In 2012, a team led by George Church at Harvard Medical School encoded a 52,000-page book onto DNA fragments using this method.
Yaniv Erlich, a computer scientist at Columbia University notes another advantage of this method, “DNA won’t degrade over time like cassette tapes and CDs, and it won’t become obsolete,”. This refers to ‘disc rot’, a phenomenon where CDs and DVDs become unreadable over time due to chemical deterioration. Data stored in DNA, however, can almost last forever – or a few thousand years at the very least.

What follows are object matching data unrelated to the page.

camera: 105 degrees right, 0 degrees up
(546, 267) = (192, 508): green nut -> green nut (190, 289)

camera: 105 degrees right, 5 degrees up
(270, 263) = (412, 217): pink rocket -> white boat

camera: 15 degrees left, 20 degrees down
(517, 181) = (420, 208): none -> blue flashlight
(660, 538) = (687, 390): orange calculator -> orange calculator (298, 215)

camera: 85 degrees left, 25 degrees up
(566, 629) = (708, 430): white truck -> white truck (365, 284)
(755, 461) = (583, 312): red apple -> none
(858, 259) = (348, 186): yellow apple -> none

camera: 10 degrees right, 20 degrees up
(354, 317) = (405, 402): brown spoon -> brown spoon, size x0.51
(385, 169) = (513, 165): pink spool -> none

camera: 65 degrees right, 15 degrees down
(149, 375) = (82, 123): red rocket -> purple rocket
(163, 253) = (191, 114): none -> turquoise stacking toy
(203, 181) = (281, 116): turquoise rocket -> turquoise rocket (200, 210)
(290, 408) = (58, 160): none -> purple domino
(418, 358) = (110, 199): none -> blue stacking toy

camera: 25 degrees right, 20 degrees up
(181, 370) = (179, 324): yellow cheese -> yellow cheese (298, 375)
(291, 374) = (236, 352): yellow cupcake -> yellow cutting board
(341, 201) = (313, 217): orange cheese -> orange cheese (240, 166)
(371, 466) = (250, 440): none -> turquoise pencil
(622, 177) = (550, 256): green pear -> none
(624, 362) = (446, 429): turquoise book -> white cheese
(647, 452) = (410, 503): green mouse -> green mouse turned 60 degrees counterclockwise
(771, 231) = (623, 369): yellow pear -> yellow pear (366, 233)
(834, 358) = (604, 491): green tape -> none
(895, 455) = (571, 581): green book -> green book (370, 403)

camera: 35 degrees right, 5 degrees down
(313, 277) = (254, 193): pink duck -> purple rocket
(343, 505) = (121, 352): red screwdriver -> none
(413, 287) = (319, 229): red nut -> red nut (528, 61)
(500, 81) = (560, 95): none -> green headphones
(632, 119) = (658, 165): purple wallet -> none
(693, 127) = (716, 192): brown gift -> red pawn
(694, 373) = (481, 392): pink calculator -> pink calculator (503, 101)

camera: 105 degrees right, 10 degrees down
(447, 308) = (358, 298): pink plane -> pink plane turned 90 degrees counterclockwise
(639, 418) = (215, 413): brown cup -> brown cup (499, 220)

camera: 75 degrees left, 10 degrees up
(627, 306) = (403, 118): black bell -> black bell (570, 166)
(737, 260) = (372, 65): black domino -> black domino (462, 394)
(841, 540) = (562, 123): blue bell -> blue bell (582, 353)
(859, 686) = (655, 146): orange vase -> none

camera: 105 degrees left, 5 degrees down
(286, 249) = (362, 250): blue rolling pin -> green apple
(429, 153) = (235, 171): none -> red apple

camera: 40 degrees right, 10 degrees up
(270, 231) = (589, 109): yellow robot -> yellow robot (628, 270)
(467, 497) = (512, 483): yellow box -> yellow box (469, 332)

To retrieve the data, scientists perform a simple procedure known as a polymerase chain reaction (PCR). This is a chemical reaction where copies of the DNA chain are made. In addition to this, scientists can target certain parts of the chain instead of the entire set. The data is then sequenced, decoded and adjusted for errors.
Before this kind of technology enters the market, it will need to become cheaper. Sequencing the DNA remains prohibitively expensive.
Catalog, a new DNA-storage technology company is working on ways to bring down the cost. It aims to cheaply generate large chunks of DNA molecules of around 20-30 bases each. It then arranges these into large networks using enzymes. Instead of meticulously encoding each 0 or 1 using bases, the DNA ‘chunks’ can be arranged into the desired pattern.
Whilst it may sound like science fiction, this technology is very close to entering the market. Microsoft believe that their DNA storage technology will be available to the general public within the decade. So it might not be too long before your computer has strands of DNA inside it.